** Opening Record set block **
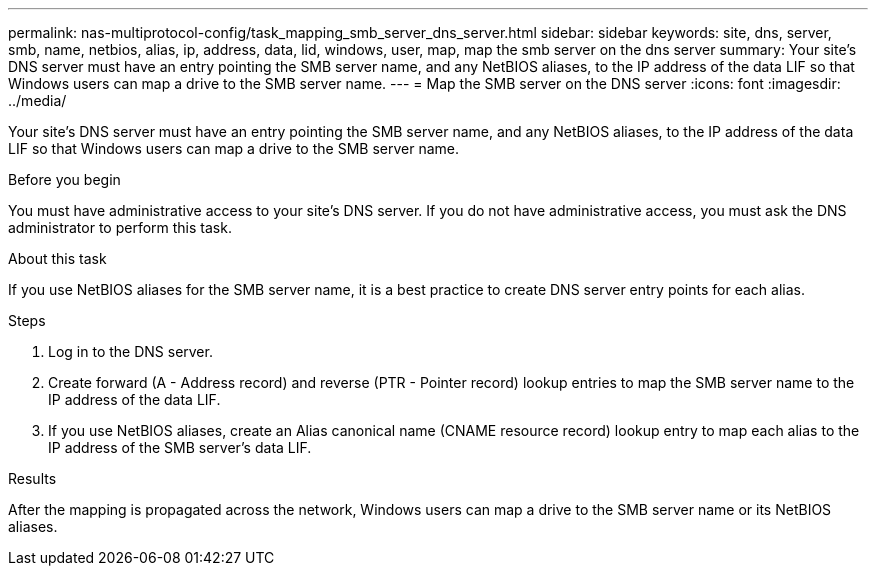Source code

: ---
permalink: nas-multiprotocol-config/task_mapping_smb_server_dns_server.html
sidebar: sidebar
keywords: site, dns, server, smb, name, netbios, alias, ip, address, data, lid, windows, user, map, map the smb server on the dns server
summary: Your site’s DNS server must have an entry pointing the SMB server name, and any NetBIOS aliases, to the IP address of the data LIF so that Windows users can map a drive to the SMB server name.
---
= Map the SMB server on the DNS server
:icons: font
:imagesdir: ../media/

[.lead]
Your site's DNS server must have an entry pointing the SMB server name, and any NetBIOS aliases, to the IP address of the data LIF so that Windows users can map a drive to the SMB server name.

.Before you begin

You must have administrative access to your site's DNS server. If you do not have administrative access, you must ask the DNS administrator to perform this task.

.About this task

If you use NetBIOS aliases for the SMB server name, it is a best practice to create DNS server entry points for each alias.

.Steps

. Log in to the DNS server.
. Create forward (A - Address record) and reverse (PTR - Pointer record) lookup entries to map the SMB server name to the IP address of the data LIF.
. If you use NetBIOS aliases, create an Alias canonical name (CNAME resource record) lookup entry to map each alias to the IP address of the SMB server's data LIF.

.Results

After the mapping is propagated across the network, Windows users can map a drive to the SMB server name or its NetBIOS aliases.

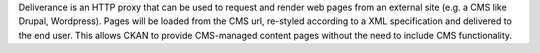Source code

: Deliverance is an HTTP proxy that can be used to request and render web pages from an external site (e.g. a CMS like Drupal, Wordpress). Pages will be loaded from the CMS url, re-styled according to a XML specification and delivered to the end user. This allows CKAN to provide CMS-managed content pages without the need to include CMS functionality.
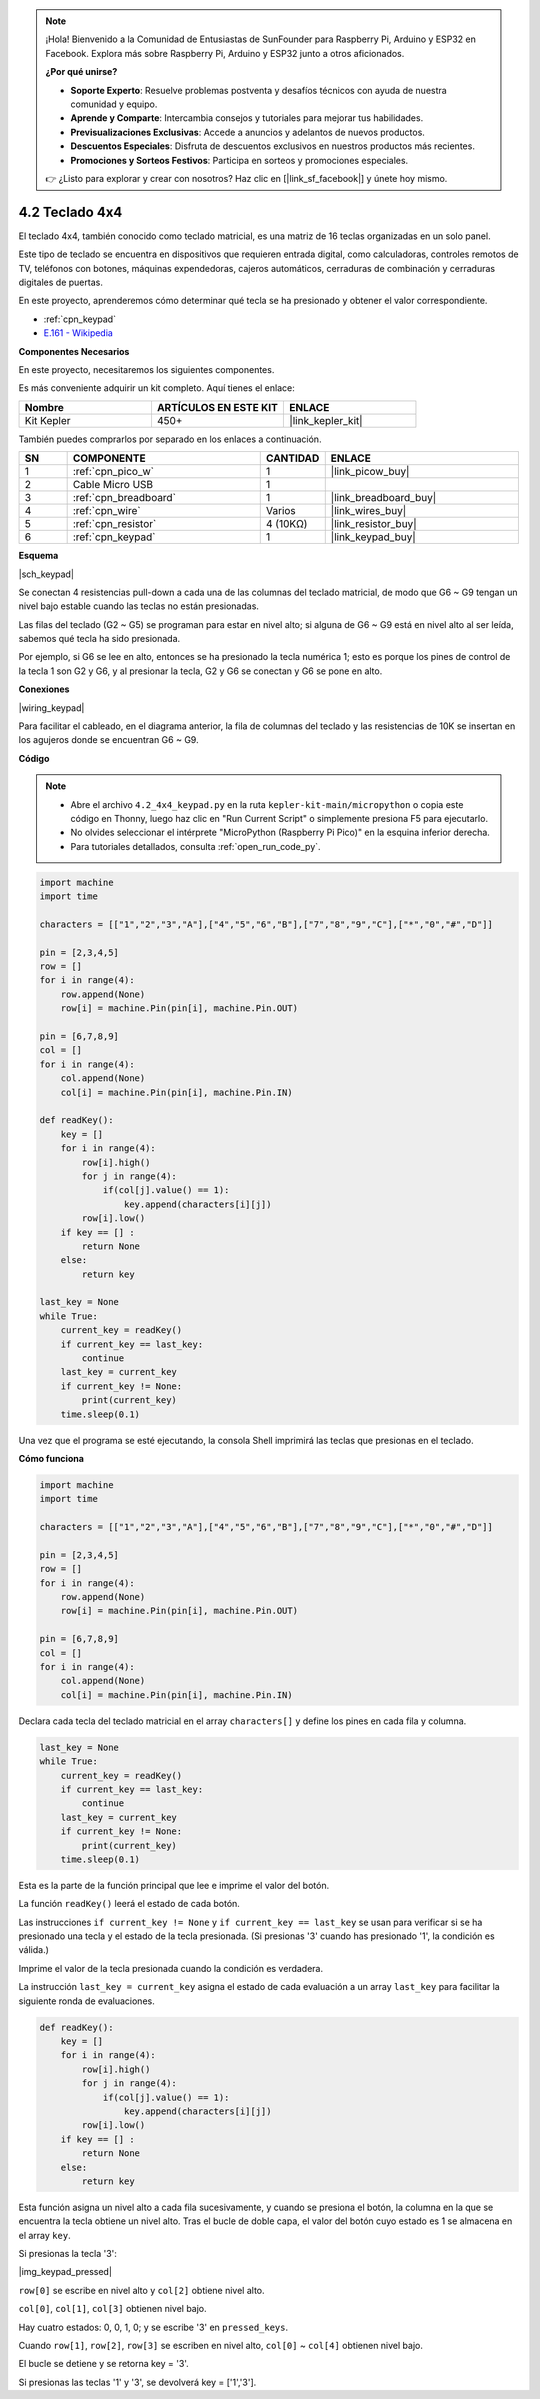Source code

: .. note::

    ¡Hola! Bienvenido a la Comunidad de Entusiastas de SunFounder para Raspberry Pi, Arduino y ESP32 en Facebook. Explora más sobre Raspberry Pi, Arduino y ESP32 junto a otros aficionados.

    **¿Por qué unirse?**

    - **Soporte Experto**: Resuelve problemas postventa y desafíos técnicos con ayuda de nuestra comunidad y equipo.
    - **Aprende y Comparte**: Intercambia consejos y tutoriales para mejorar tus habilidades.
    - **Previsualizaciones Exclusivas**: Accede a anuncios y adelantos de nuevos productos.
    - **Descuentos Especiales**: Disfruta de descuentos exclusivos en nuestros productos más recientes.
    - **Promociones y Sorteos Festivos**: Participa en sorteos y promociones especiales.

    👉 ¿Listo para explorar y crear con nosotros? Haz clic en [|link_sf_facebook|] y únete hoy mismo.

.. _py_keypad:

4.2 Teclado 4x4
========================

El teclado 4x4, también conocido como teclado matricial, es una matriz de 16 teclas organizadas en un solo panel.

Este tipo de teclado se encuentra en dispositivos que requieren entrada digital, como calculadoras, controles remotos de TV, teléfonos con botones, máquinas expendedoras, cajeros automáticos, cerraduras de combinación y cerraduras digitales de puertas.

En este proyecto, aprenderemos cómo determinar qué tecla se ha presionado y obtener el valor correspondiente.

* :ref:`cpn_keypad`
* `E.161 - Wikipedia <https://en.wikipedia.org/wiki/E.161>`_

**Componentes Necesarios**

En este proyecto, necesitaremos los siguientes componentes.

Es más conveniente adquirir un kit completo. Aquí tienes el enlace:

.. list-table::
    :widths: 20 20 20
    :header-rows: 1

    *   - Nombre
        - ARTÍCULOS EN ESTE KIT
        - ENLACE
    *   - Kit Kepler
        - 450+
        - |link_kepler_kit|

También puedes comprarlos por separado en los enlaces a continuación.

.. list-table::
    :widths: 5 20 5 20
    :header-rows: 1

    *   - SN
        - COMPONENTE
        - CANTIDAD
        - ENLACE

    *   - 1
        - :ref:`cpn_pico_w`
        - 1
        - |link_picow_buy|
    *   - 2
        - Cable Micro USB
        - 1
        - 
    *   - 3
        - :ref:`cpn_breadboard`
        - 1
        - |link_breadboard_buy|
    *   - 4
        - :ref:`cpn_wire`
        - Varios
        - |link_wires_buy|
    *   - 5
        - :ref:`cpn_resistor`
        - 4 (10KΩ)
        - |link_resistor_buy|
    *   - 6
        - :ref:`cpn_keypad`
        - 1
        - |link_keypad_buy|

**Esquema**

|sch_keypad|

Se conectan 4 resistencias pull-down a cada una de las columnas del teclado matricial, de modo que G6 ~ G9 tengan un nivel bajo estable cuando las teclas no están presionadas.

Las filas del teclado (G2 ~ G5) se programan para estar en nivel alto; si alguna de G6 ~ G9 está en nivel alto al ser leída, sabemos qué tecla ha sido presionada.

Por ejemplo, si G6 se lee en alto, entonces se ha presionado la tecla numérica 1; esto es porque los pines de control de la tecla 1 son G2 y G6, y al presionar la tecla, G2 y G6 se conectan y G6 se pone en alto.

**Conexiones**

|wiring_keypad|

Para facilitar el cableado, en el diagrama anterior, la fila de columnas del teclado y las resistencias de 10K se insertan en los agujeros donde se encuentran G6 ~ G9.

**Código**

.. note::

    * Abre el archivo ``4.2_4x4_keypad.py`` en la ruta ``kepler-kit-main/micropython`` o copia este código en Thonny, luego haz clic en "Run Current Script" o simplemente presiona F5 para ejecutarlo.

    * No olvides seleccionar el intérprete "MicroPython (Raspberry Pi Pico)" en la esquina inferior derecha.

    * Para tutoriales detallados, consulta :ref:`open_run_code_py`.

.. code-block:: python

    import machine
    import time

    characters = [["1","2","3","A"],["4","5","6","B"],["7","8","9","C"],["*","0","#","D"]]

    pin = [2,3,4,5]
    row = []
    for i in range(4):
        row.append(None)
        row[i] = machine.Pin(pin[i], machine.Pin.OUT)

    pin = [6,7,8,9]
    col = []
    for i in range(4):
        col.append(None)
        col[i] = machine.Pin(pin[i], machine.Pin.IN)

    def readKey():
        key = []
        for i in range(4):
            row[i].high()
            for j in range(4):
                if(col[j].value() == 1):
                    key.append(characters[i][j])
            row[i].low()
        if key == [] :
            return None
        else:
            return key

    last_key = None
    while True:
        current_key = readKey()
        if current_key == last_key:
            continue
        last_key = current_key
        if current_key != None:
            print(current_key)
        time.sleep(0.1)

Una vez que el programa se esté ejecutando, la consola Shell imprimirá las teclas que presionas en el teclado.

**Cómo funciona**

.. code-block:: python

    import machine
    import time

    characters = [["1","2","3","A"],["4","5","6","B"],["7","8","9","C"],["*","0","#","D"]]

    pin = [2,3,4,5]
    row = []
    for i in range(4):
        row.append(None)
        row[i] = machine.Pin(pin[i], machine.Pin.OUT)

    pin = [6,7,8,9]
    col = []
    for i in range(4):
        col.append(None)
        col[i] = machine.Pin(pin[i], machine.Pin.IN)

Declara cada tecla del teclado matricial en el array ``characters[]`` y define los pines en cada fila y columna.

.. code-block:: python

    last_key = None
    while True:
        current_key = readKey()
        if current_key == last_key:
            continue
        last_key = current_key
        if current_key != None:
            print(current_key)
        time.sleep(0.1)

Esta es la parte de la función principal que lee e imprime el valor del botón.

La función ``readKey()`` leerá el estado de cada botón.

Las instrucciones ``if current_key != None`` y ``if current_key == last_key`` 
se usan para verificar si se ha presionado una tecla y el estado de la tecla presionada. 
(Si presionas '3' cuando has presionado '1', la condición es válida.)

Imprime el valor de la tecla presionada cuando la condición es verdadera.

La instrucción ``last_key = current_key`` asigna el estado de cada evaluación 
a un array ``last_key`` para facilitar la siguiente ronda de evaluaciones.

.. code-block:: python

    def readKey():
        key = []
        for i in range(4):
            row[i].high()
            for j in range(4):
                if(col[j].value() == 1):
                    key.append(characters[i][j])
            row[i].low()
        if key == [] :
            return None
        else:
            return key

Esta función asigna un nivel alto a cada fila sucesivamente, y cuando se presiona el botón, 
la columna en la que se encuentra la tecla obtiene un nivel alto. 
Tras el bucle de doble capa, el valor del botón cuyo estado es 1 se almacena en el array ``key``.

Si presionas la tecla '3':

|img_keypad_pressed|


``row[0]`` se escribe en nivel alto y ``col[2]`` obtiene nivel alto.



``col[0]``, ``col[1]``, ``col[3]`` obtienen nivel bajo.

Hay cuatro estados: 0, 0, 1, 0; y se escribe \'3\' en ``pressed_keys``.

Cuando ``row[1]``, ``row[2]``, ``row[3]`` se escriben en nivel alto, 
``col[0]`` ~ ``col[4]`` obtienen nivel bajo.

El bucle se detiene y se retorna key = \'3\'.

Si presionas las teclas \'1\' y \'3\', se devolverá key = [\'1\',\'3\'].
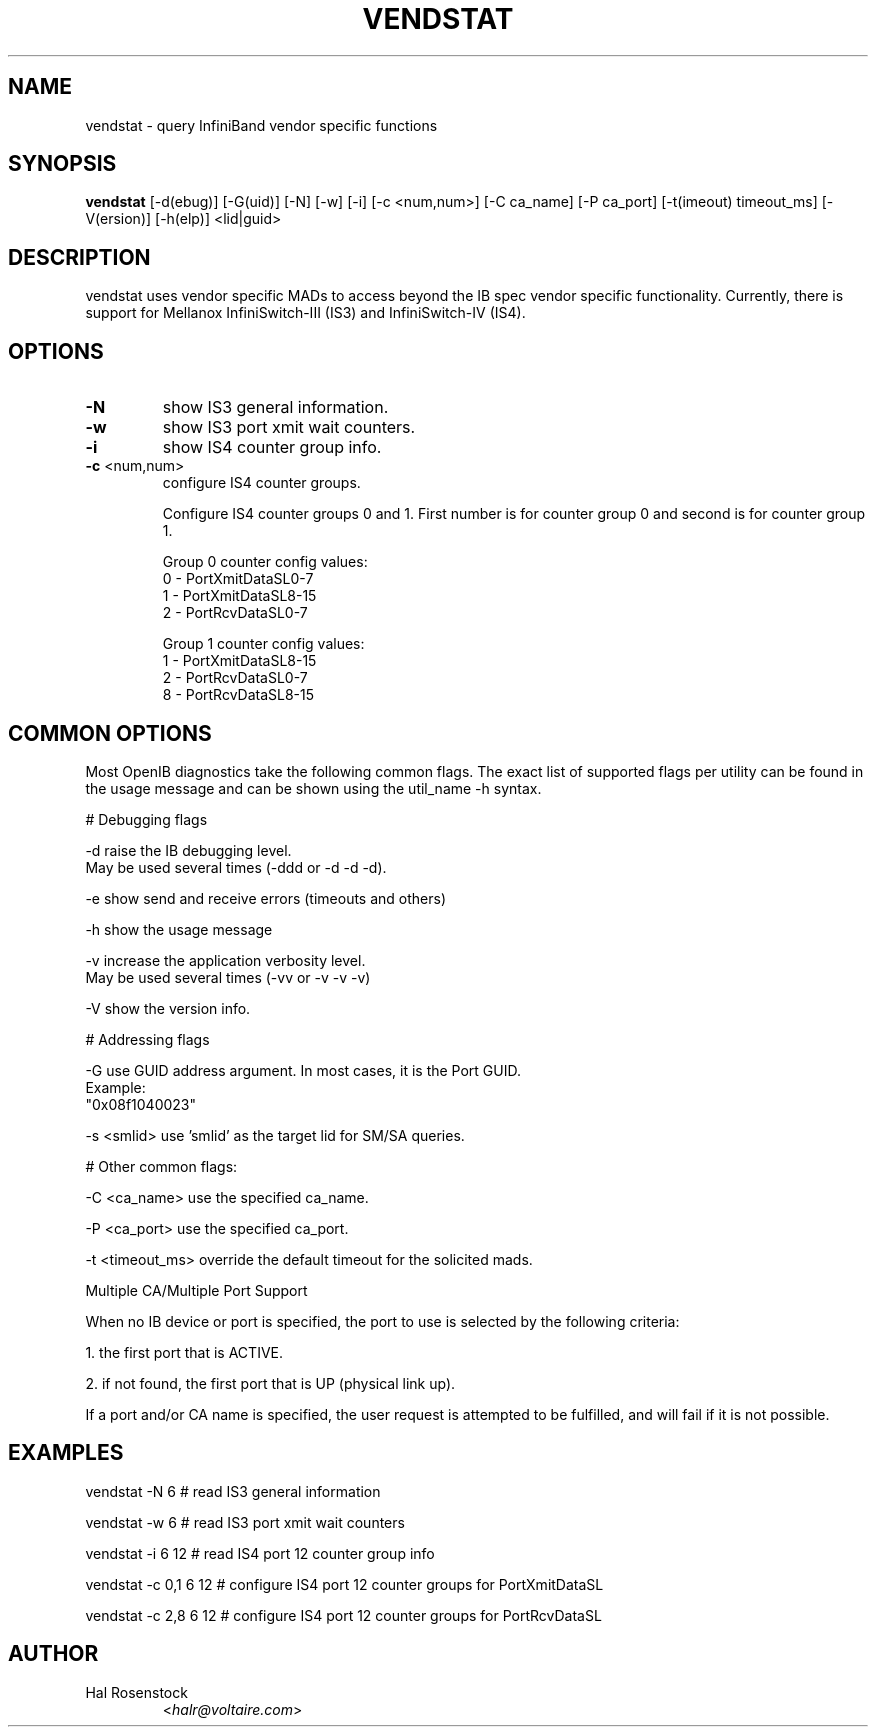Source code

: .TH VENDSTAT 8 "April 16, 2009" "OpenIB" "OpenIB Diagnostics"

.SH NAME
vendstat \- query InfiniBand vendor specific functions

.SH SYNOPSIS
.B vendstat
[\-d(ebug)] [\-G(uid)] [\-N] [\-w] [\-i] [\-c <num,num>] [\-C ca_name] [\-P ca_port] [\-t(imeout) timeout_ms] [\-V(ersion)] [\-h(elp)] <lid|guid>

.SH DESCRIPTION
.PP
vendstat uses vendor specific MADs to access beyond the IB spec
vendor specific functionality. Currently, there is support for
Mellanox InfiniSwitch-III (IS3) and InfiniSwitch-IV (IS4).

.SH OPTIONS

.PP
.TP
\fB\-N\fR
show IS3 general information.
.TP
\fB\-w\fR
show IS3 port xmit wait counters.
.TP
\fB\-i\fR
show IS4 counter group info.
.TP
\fB\-c\fR <num,num>
configure IS4 counter groups.

Configure IS4 counter groups 0 and 1.
First number is for counter group 0 and second is for
counter group 1.

Group 0 counter config values:
 0 - PortXmitDataSL0-7
 1 - PortXmitDataSL8-15
 2 - PortRcvDataSL0-7

Group 1 counter config values:
 1 - PortXmitDataSL8-15
 2 - PortRcvDataSL0-7
 8 - PortRcvDataSL8-15

.SH COMMON OPTIONS

Most OpenIB diagnostics take the following common flags. The exact list of
supported flags per utility can be found in the usage message and can be shown
using the util_name -h syntax.

# Debugging flags
.PP
\-d      raise the IB debugging level.
        May be used several times (-ddd or -d -d -d).
.PP
\-e      show send and receive errors (timeouts and others)
.PP
\-h      show the usage message
.PP
\-v      increase the application verbosity level.
        May be used several times (-vv or -v -v -v)
.PP
\-V      show the version info.

# Addressing flags
.PP
\-G      use GUID address argument. In most cases, it is the Port GUID.
        Example:
        "0x08f1040023"
.PP
\-s <smlid>      use 'smlid' as the target lid for SM/SA queries.

# Other common flags:
.PP
\-C <ca_name>    use the specified ca_name.
.PP
\-P <ca_port>    use the specified ca_port.
.PP
\-t <timeout_ms> override the default timeout for the solicited mads.

Multiple CA/Multiple Port Support

When no IB device or port is specified, the port to use is selected
by the following criteria:
.PP
1. the first port that is ACTIVE.
.PP
2. if not found, the first port that is UP (physical link up).

If a port and/or CA name is specified, the user request is
attempted to be fulfilled, and will fail if it is not possible.

.SH EXAMPLES

.PP
vendstat -N 6		# read IS3 general information
.PP
vendstat -w 6		# read IS3 port xmit wait counters
.PP
vendstat -i 6 12	# read IS4 port 12 counter group info
.PP
vendstat -c 0,1 6 12	# configure IS4 port 12 counter groups for PortXmitDataSL
.PP
vendstat -c 2,8 6 12	# configure IS4 port 12 counter groups for PortRcvDataSL

.SH AUTHOR
.TP
Hal Rosenstock
.RI < halr@voltaire.com >

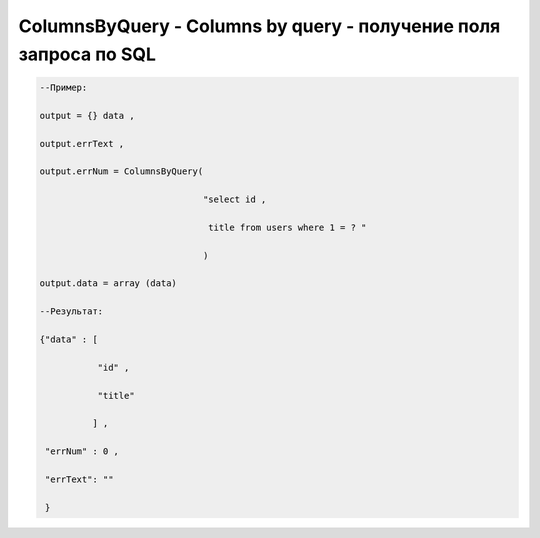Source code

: ColumnsByQuery - Columns by query - получение поля запроса по SQL
============================================================================================


.. code-block:: lua
   
    --Пример:

    output = {} data ,

    output.errText ,

    output.errNum = ColumnsByQuery( 

                                   "select id ,

                                    title from users where 1 = ? "

                                   )
   
    output.data = array (data)

    --Результат:

    {"data" : [
 
               "id" ,

               "title" 

              ] ,

     "errNum" : 0 ,

     "errText": "" 

     }
   
 

 




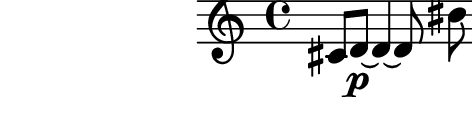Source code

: \relative c' {
  %% contorno 2: segmento 1 em 3 notas. segmento 2 em 3 notas (apoj).
  cis8 d~\p d4~ d8 \breathe bis'\( cis4 \acciaccatura b!8 a4
}
\paper{
  paper-height = 1.5\cm
  paper-width = 6\cm
  line-width = 7\cm
  top-margin = -.65\cm
  left-margin = -1.3\cm
  print-page-number = ##t
  ragged-last-bottom = ##t
  tagline = 0
}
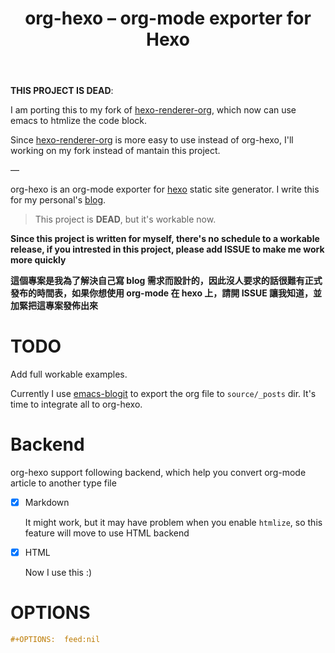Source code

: #+TITLE: org-hexo -- org-mode exporter for Hexo

*THIS PROJECT IS DEAD*:

I am porting this to my fork of [[https://github.com/coldnew/hexo-renderer-org][hexo-renderer-org]], which now can use emacs to htmlize the code block.

Since [[https://github.com/coldnew/hexo-renderer-org][hexo-renderer-org]] is more easy to use instead of org-hexo, I'll working on my fork instead of mantain this project.

---

org-hexo is an org-mode exporter for [[https://hexo.io/zh-tw/][hexo]] static site generator. I write
this for my personal's [[http://coldnew.github.io][blog]].

#+BEGIN_QUOTE
This project is *DEAD*, but it's workable now.
#+END_QUOTE

*Since this project is written for myself, there's no schedule to a workable release, if you intrested in this project, please add ISSUE to make me work more quickly*


*這個專案是我為了解決自己寫 blog 需求而設計的，因此沒人要求的話很難有正式發布的時間表，如果你想使用 org-mode 在 hexo 上，請開 ISSUE 讓我知道，並加緊把這專案發佈出來*

* *TODO*

  Add full workable examples.
  
  Currently I use [[https://github.com/coldnew/emacs-blogit][emacs-blogit]] to export the org file to =source/_posts= dir. It's time to integrate all to org-hexo.

* Backend

org-hexo support following backend, which help you convert org-mode article to another type file

- [X] Markdown

  It might work, but it may have problem when you enable =htmlize=, so this feature will move to use HTML backend

- [X] HTML

  Now I use this :)

* OPTIONS

#+BEGIN_SRC org
  ,#+OPTIONS:  feed:nil
#+END_SRC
** Closing Record set block **
**Aim of the task:**
The lines above starting at the one that contains "application verbosity level." and ending at the one that contains "attempted to be" must be transcribed exactly, and no other lines may appear.

**Written response:**
\-v      increase the application verbosity level.
        May be used several times (-vv or -v -v -v)
.PP
\-V      show the version info.

# Addressing flags
.PP
\-G      use GUID address argument. In most cases, it is the Port GUID.
        Example:
        "0x08f1040023"
.PP
\-s <smlid>      use 'smlid' as the target lid for SM/SA queries.

# Other common flags:
.PP
\-C <ca_name>    use the specified ca_name.
.PP
\-P <ca_port>    use the specified ca_port.
.PP
\-t <timeout_ms> override the default timeout for the solicited mads.

Multiple CA/Multiple Port Support

When no IB device or port is specified, the port to use is selected
by the following criteria:
.PP
1. the first port that is ACTIVE.
.PP
2. if not found, the first port that is UP (physical link up).

If a port and/or CA name is specified, the user request is
attempted to be fulfilled, and will fail if it is not possible.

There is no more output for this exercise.